2013年

4月

23日

ワシントンDC 2013年4月23日号

◇新エネルギー長官は「ガス派」

◇LNG輸出の追い風になるか

 

須内康史

(国際協力銀行ワシントン首席駐在員)

 

 オバマ大統領は、政権2期目のエネルギー省の長官にマサチューセッツ工科大学(MIT)教授のアーネスト・モニツ氏を指名した。議会承認を経て就任する。モニツ氏は原子物理学者で、現長官のチュー氏と2代続けての科学者長官となる。

 

 ノーベル賞も受賞したチュー氏が学者畑一筋であったのに対し、モニツ氏はクリントン政権時代にホワイトハウスの科学技術局次長とエネルギー省次官を歴任。ワシントンでの政権勤務の経験も持ち合わせている。


 モニツ氏は、「低炭素社会」実現を掲げ、その有効な手段として原子力利用を推奨する学者として知られる。同時に、天然ガスを「低炭素社会への懸け橋」とし、向こう数十年間で最も重要なエネルギー源と位置付けるガス推進派でもある。


 同氏が座長を務め、2011年に発表したMITの報告書「天然ガスの未来(The Future of Natural Gas)」では、シェールガス開発・利用の推奨を明確に打ち出している。シェールガス開発の水圧破砕法に反対する一部の環境団体からは指名を批判する反応もみられるが、ワシントンではモニツ氏が持つ幅広い見識を評価し、総じて好意的だ。

 

 注目されるのは液化天然ガス(LNG)の輸出許可に与える影響だ。先述のMIT報告書は、「米国は天然ガス輸出入の障壁を設けるべきではない」と勧告している。さらに天然ガス輸出は、米国と世界経済にとって利益があると同時に、供給源の多様化と有事への対応力を高め安全保障にも寄与するとして、輸出拡大を支持している。


 ◇輸出を巡り賛否両論


 LNG輸出を巡っては、昨年12月にエネルギー省の委託を受けた第三者機関が、「輸出が米国に経済的利益をもたらす」との報告書をまとめた。同報告書の発表後、2月25日まで2次にわたるパブリックコメントが受け付けられた。そこでは、ガス開発が主要産業である各州の選出議員・業界団体などからの賛成意見と、環境団体なども含めた反対意見が入り交じっている。

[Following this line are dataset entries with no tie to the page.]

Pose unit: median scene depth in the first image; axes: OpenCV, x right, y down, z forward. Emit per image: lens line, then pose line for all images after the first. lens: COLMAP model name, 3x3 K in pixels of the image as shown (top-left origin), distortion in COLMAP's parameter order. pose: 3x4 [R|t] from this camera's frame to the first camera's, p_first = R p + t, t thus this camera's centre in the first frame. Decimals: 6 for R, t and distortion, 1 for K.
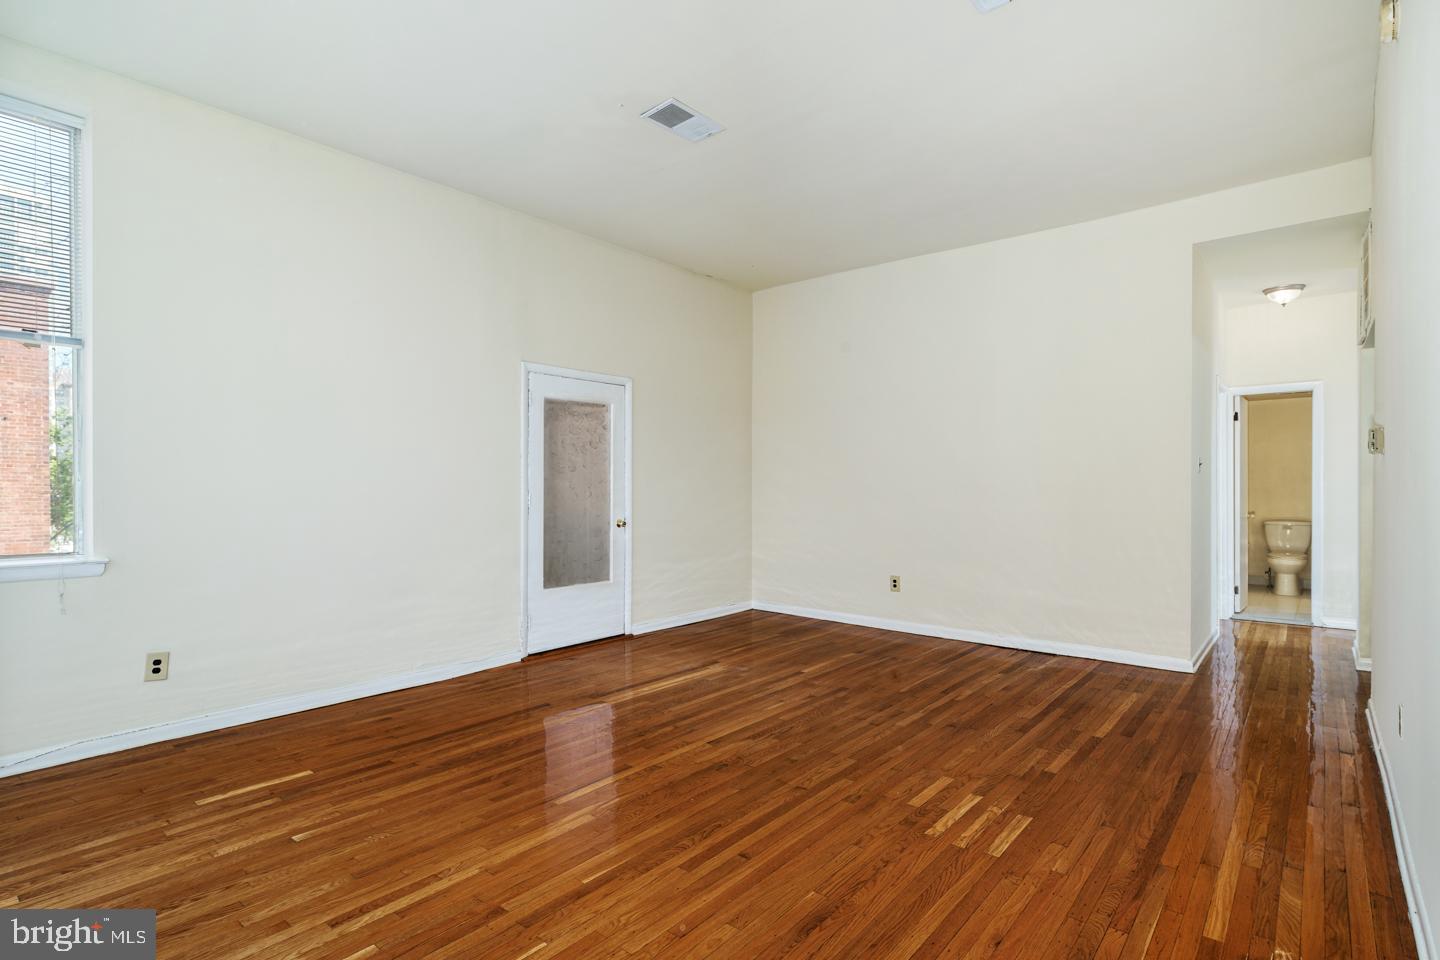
lens RADIAL K [[725.7, 0, 721.4], [0, 725.7, 484.6], [0, 0, 1]] dist [0.001185, -0.000278]
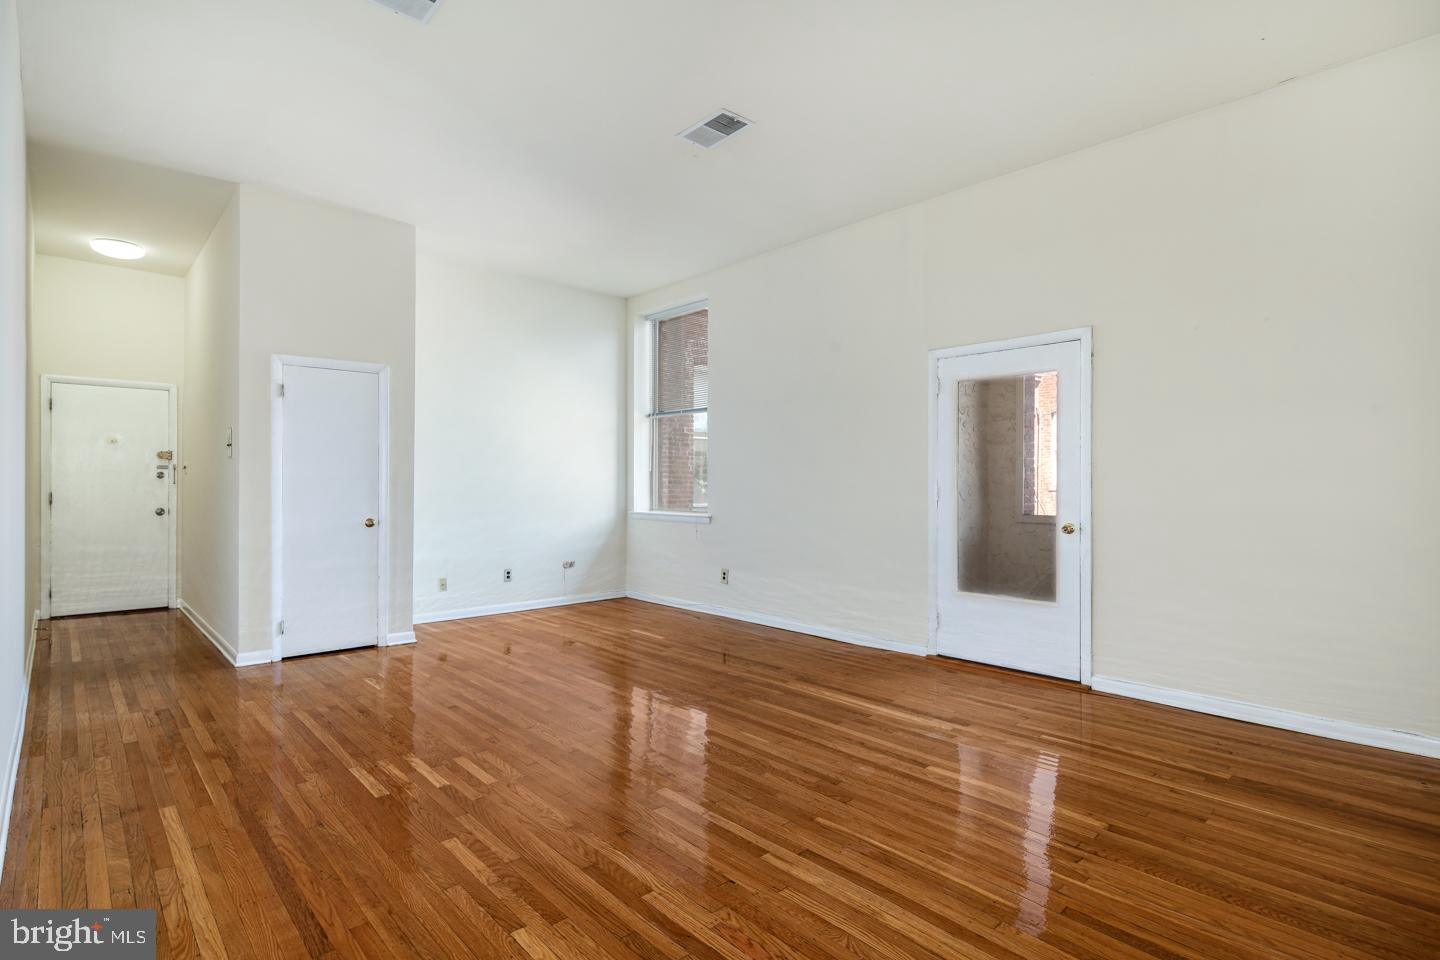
lens RADIAL K [[726.2, 0, 724.7], [0, 726.2, 475.0], [0, 0, 1]] dist [0.001285, -0.000698]
pose [[-0.142444, -0.010586, -0.989746, 0.996651], [0.001405, 0.999940, -0.010897, 0.010392], [0.989802, -0.002942, -0.142420, 1.180227]]
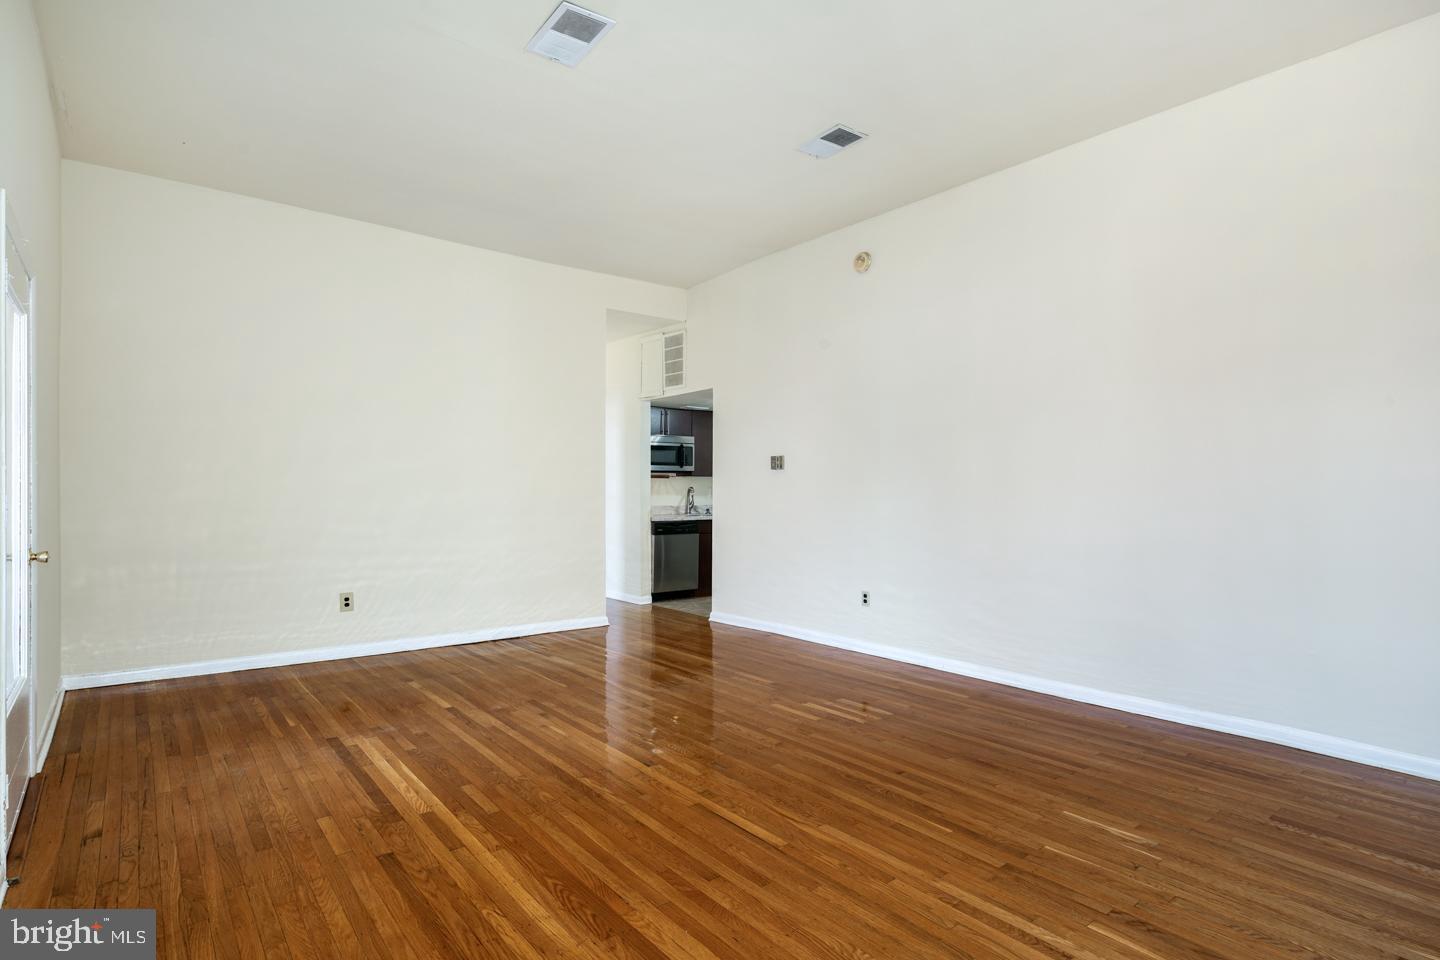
lens RADIAL K [[725.7, 0, 721.4], [0, 725.7, 484.6], [0, 0, 1]] dist [0.001185, -0.000278]
pose [[0.199339, 0.009539, 0.979884, -0.830806], [-0.003016, 0.999954, -0.009121, 0.011361], [-0.979926, -0.001138, 0.199359, 0.679956]]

 反対派のワイデン上院議員は、輸出に伴う需給逼迫を原因としたエネルギー価格の上昇が国内消費者に及ぼす影響について分析が不十分である等、「報告書には複数の欠陥がある」とのコメントを提出した。エネルギー消費量が多い鉄鋼等の業界団体は、「(現状の)国内のエネルギー価格低下が国内製造業の再生に寄与しているメリットを十分に反映していない」とコメントしている。


 一方で、賛成意見には、「LNGの輸出規制は自由貿易を推進する米国の立場及び世界貿易機関(WTO)の理念に逆行する」「経済的利益のみならず地政学的な観点からもLNG輸出は米国に利益をもたらす」等の指摘が見られる。その他、賛成派には、ワイオミング州選出のバラッソ上院議員他14人の議員が超党派法案を提出するといった動きも出ている。この法案は、日本を含む米国の主要な同盟国へのLNG輸出申請について、自由貿易協定締結国と同等に扱い、許可を与えることを目的とするものだ。


 賛否両論の意見が見られるなか、エネルギー省の代表(次官補代行)は最近行われた下院の公聴会において、今は報告書に寄せられたパブリックコメントの確認をしている段階であり、今後のスケジュールを明示できる段階にはないと発言している。輸出許可を巡る審査の動向が気になるところだが、指名を受けたモニツ氏が天然ガス輸出を支持している点は追い風と見られる。今後の進展を期待したい。